Ci sono le giornate di sole, quelle che piacciono a tutti, e poi ci sono quelle uggiose, in cui la voglia di uscire proprio non c’è e vorresti solo restartene sotto le coperte senza far nulla.
Pensiamo alla pioggia, alle nuvole e al grigio e li associamo alla tristezza e alla malinconia. E in fondo, anche per me, sono le giornate perfette per versare qualche lacrima quando l’umore non è al massimo.
In questi mesi, però, quando le lacrime stavano diventando davvero troppe, ho imparato a scrollarmi di dosso il peso della nostalgia e a calzare gli scarponi, spingendomi oltre i miei “sentieri da pioggia”, quelli conosciuti e familiari. Cambiare prospettiva per cogliere alla sprovvista i pensieri bui, ribaltare punti di vista e farmi sorprendere da orizzonti inaspettati.

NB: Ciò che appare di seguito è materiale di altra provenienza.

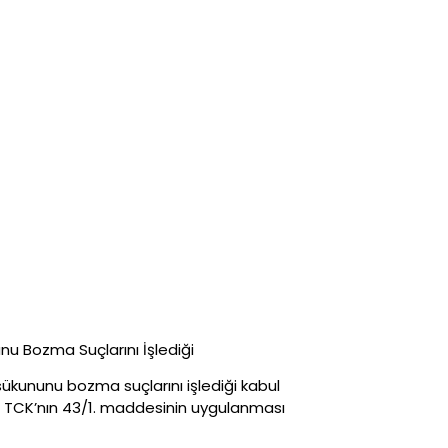
u Bozma Suçlarını İşlediği
ükununu bozma suçlarını işlediği kabul
 TCK’nın 43/1. maddesinin uygulanması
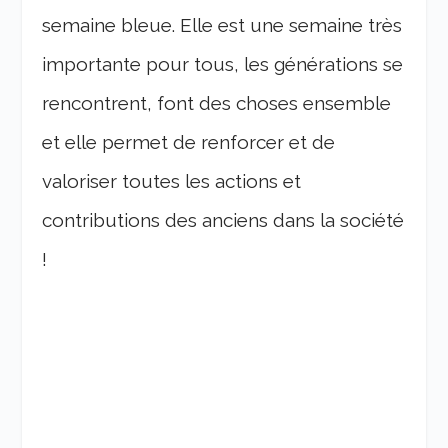
semaine bleue. Elle est une semaine très
importante pour tous, les générations se
rencontrent, font des choses ensemble
et elle permet de renforcer et de
valoriser toutes les actions et
contributions des anciens dans la société
!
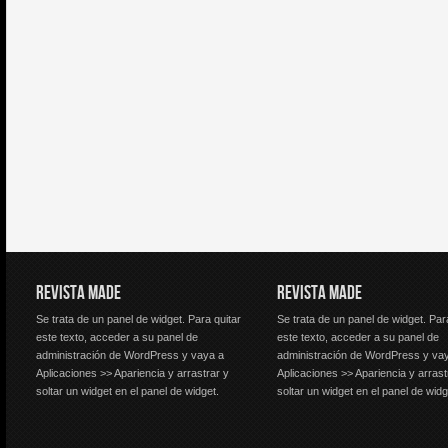
REVISTA MADE
REVISTA MADE
Se trata de un panel de widget. Para quitar
Se trata de un panel de widget. Par
este texto, acceder a su panel de
este texto, acceder a su panel de
administración de WordPress y vaya a
administración de WordPress y va
Aplicaciones >> Apariencia y arrastrar y
Aplicaciones >> Apariencia y arrast
soltar un widget en el panel de widget.
soltar un widget en el panel de widg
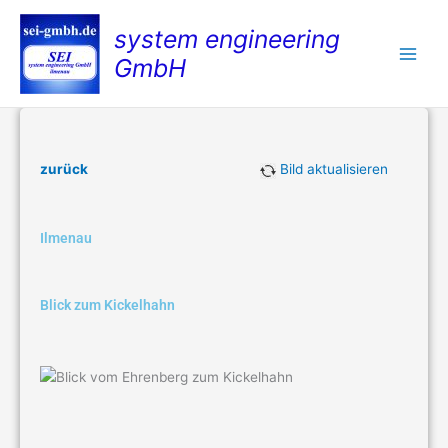
Zum
system engineering
Inhalt
springen
GmbH
zurück
Bild aktualisieren
Ilmenau
Blick zum Kickelhahn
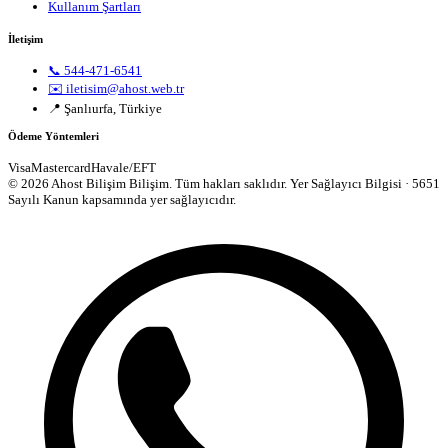
Kullanım Şartları
İletişim
📞 544-471-6541
✉️ iletisim@ahost.web.tr
📍 Şanlıurfa, Türkiye
Ödeme Yöntemleri
Visa
Mastercard
Havale/EFT
© 2026 Ahost Bilişim Bilişim. Tüm hakları saklıdır.
Yer Sağlayıcı Bilgisi · 5651
Sayılı Kanun kapsamında yer sağlayıcıdır.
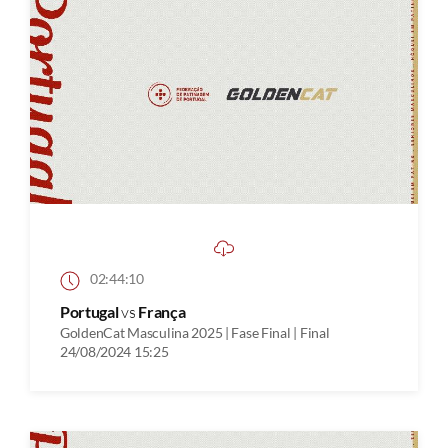
02:44:10
Portugal
vs
França
GoldenCat Masculina 2025 | Fase Final | Final
24/08/2024 15:25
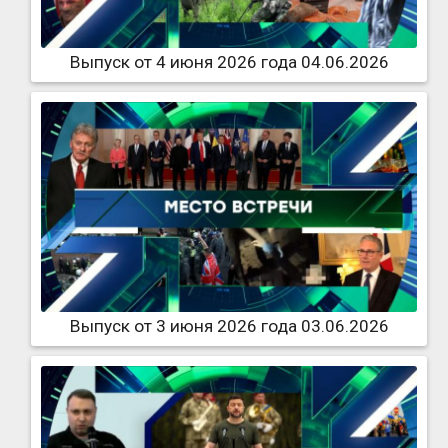
Выпуск от 4 июня 2026 года 04.06.2026
Выпуск от 3 июня 2026 года 03.06.2026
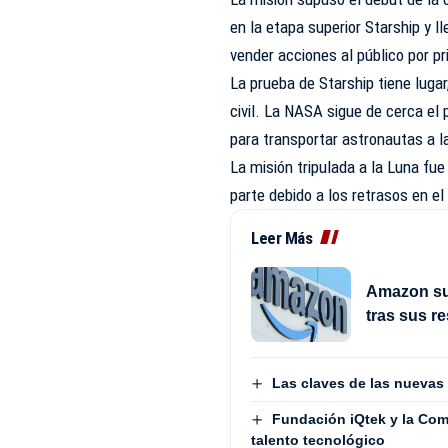
en la etapa superior Starship y 
vender acciones al público por p
La prueba de Starship tiene luga
civil. La NASA sigue de cerca el 
para transportar astronautas a la
La misión tripulada a la Luna fu
parte debido a los retrasos en el
Leer Más
Amazon sup
tras sus r
Las claves de las nuevas 
Fundación iQtek y la Com
talento tecnológico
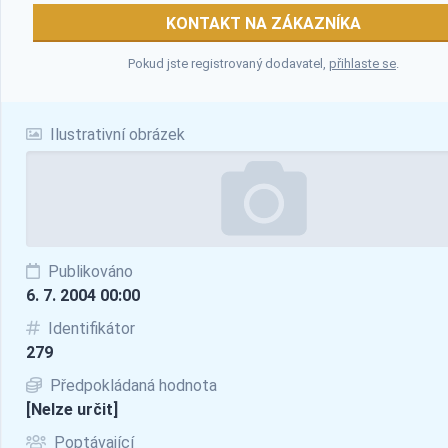
KONTAKT NA ZÁKAZNÍKA
Pokud jste registrovaný dodavatel,
přihlaste se
.
Ilustrativní obrázek
Publikováno
6. 7. 2004 00:00
Identifikátor
279
Předpokládaná hodnota
[Nelze určit]
Poptávající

Non importa se una volta in cima non si riesce a godere di panorami sconfinati, quelli per i quali hai fatto tanta fatica. Le nubi, con la loro rincorsa insieme al vento, avvolgono e abbracciano ogni cosa, lasciandoti isolata e senza punti di riferimento. Il paesaggio diventa immaginario, potresti essere ovunque, essere chiunque.
Perdersi per ritrovarsi, perché se si rimane in ascolto, attenti, curiosi, fedeli a se stessi ma aperti ad accogliere infinite possibilità, il sentiero si palesa, prima incerto e forse solo sognato, poi sempre più chiaro e definito.
Si ritrova sempre la strada verso casa, verso la parte più vera di noi.